"The Family Jewels
[In-House, Proprietary Data Bases]"

The following text is Gil Castle's final draft of the real estate column appearing in Business Geographics, January 1995

Copyright © 1995 GIS World, Inc.

 The availability, cost, quality and timeliness of data are salient concerns to all business geographics professionals-but especially to those in the real estate industry. The reason is that real estate is essentially a game of information arbitrage. Unlike other asset classes (e.g., stocks, bonds, gold), each property is unique. The more one knows about everything that is on, under, above, and around a given site, the greater the likelihood of a sound investment decision.

Accordingly, this year my real estate columns in Business Geographics will focus on data. (During 1993 and 1994, my real estate columns focused on business geographics applications in brokerage, appraisal, mortgage underwriting, asset management, and various other segments of commercial and residential real estate.) Real estate data falls into four broad categories, each of which will be the subject of a column: internal attribute tables, external attribute tables, digital maps, and imagery. We begin with internal attribute tables.

A fundamental characteristic of Geographic Information Systems (GIS) is the linking of attribute tables to digital maps. In attribute tables, the rows correspond to geographic features on the digital maps; the columns are variables, i.e., what is known about each geographic feature. For example, if a digital map contains census tracts, then each row of the attribute table would be a different census tract and the columns would be the number of households, per capita income, etc., of the census tracts. Similarly, the digital map could depict the locations of several properties, and the attribute table could encompass each property's size, current ownership, year built, and so on.

"Internal" attribute tables, as used here, are a real estate organization's proprietary, geographically-specific data. Such information typically includes the following:

Internal attribute tables can build upon data acquired from private sector vendors and government agencies; these sources will be discussed in the later column on "external" attribute tables. Internal attribute tables derive mainly, however, from a real estate organization's own primary data collection efforts and business operations. Examples include: appraisers keeping files on every property that they have valued; brokers tracking the terms and expiration dates of every lease they have been involved in; bankers monitoring the pro formas of past mortgage commitments as well as new mortgage applications, and so on. The bottom line is that a real estate organization's internal attribute tables are its family jewels, its trade secrets, the key to its competitive position; again, real estate is a game of information arbitrage.

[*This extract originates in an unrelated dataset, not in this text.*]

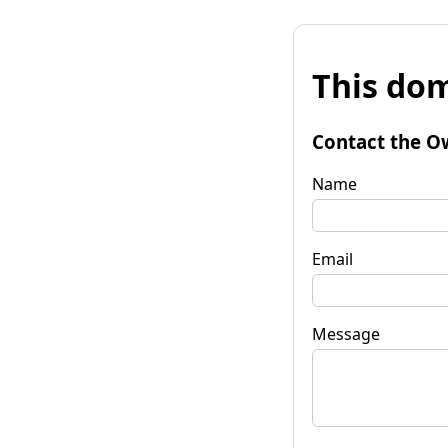
This dom
Contact the O
Name
Email
Message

 How does a real estate organization input its internal attribute tables into a GIS? Three general possibilities exist:

  1. If the organization is enhancing data from a third party source, the information might already be in GIS format , i.e., attribute tables are already linked to digital maps. For example, the organization might have purchased a digital census block group map of a city and corresponding socioeconomic data in an attribute table. Depending upon the GIS software, the real estate organization can most likely expand the number of columns in the attribute table and input additional data, such as the total number of commercial properties in each block group; the attribute table can either be expanded electronically by importing the data from whatever non-GIS software currently contains the information (e.g., Lotus 1-2-3, dBase, Oracle), or might have to be expanded manually by editing individual cells in the attribute table. This process will be constrained, of course, by the types of geographic units on the digital map; attribute data for block groups can only be linked to a digital map of block groups, attribute data on individual buildings can only be linked to a digital map of individual buildings, and so on.
     
  2. The most likely family jewels will be descriptive and transactions data on individual buildings or leases. If (a) the information is already computerized, (b) the data can be manipulated into attribute table format -the rows are individual buildings and the columns are variables, and (c) one of the columns contains the street address, then the attribute file can be geocoded (made GIS-compatible) by a computerized process called "address matching." Though explaining address matching is beyond the scope of this column, essentially the computer automatically finds the location of each property on the digital map, places a dot or other symbol at that location, and saves the longitude-latitude coordinate in the attribute table. If the street address in not available, address matching can also be used with zip code zones (five or nine digit ), but the dot will be placed at the center of the zone rather than at each property's true site. Many GIS software packages contain address matching modules; address matching is also available from service bureaus.
     
  3. The worst-but not prohibitive-situation is if a real estate organization's internal attribute information is only available in hardcopy form, e.g., an appraiser only has paper copies of past appraisals, a broker keeps track of all leases on index cards, etc. This information will have to be input manually into an attribute table by the real estate organization or by a service bureau. Depending upon the available software and the user's expertise, the most efficient method might be to use a module in the GIS software directly to build the attribute table, or indirectly to build the table in a non-GIS software package (again, Lotus 1-2-3, dBase, Oracle, or other widely used package) and then import the table into the GIS. Once the information is in format of an attribute table, it is address matched in the same manner as #2 above.

As soon as the family jewels have been geocoded, they can be leveraged via GIS tools for analyzing and presenting the real estate information by itself and/or integrated with other "data layers" (e.g., zoning, toxic waste sites, flood zones, and on and on). If software is the engine, data is the fuel. The greater the quality and quantity, the faster and further you can go.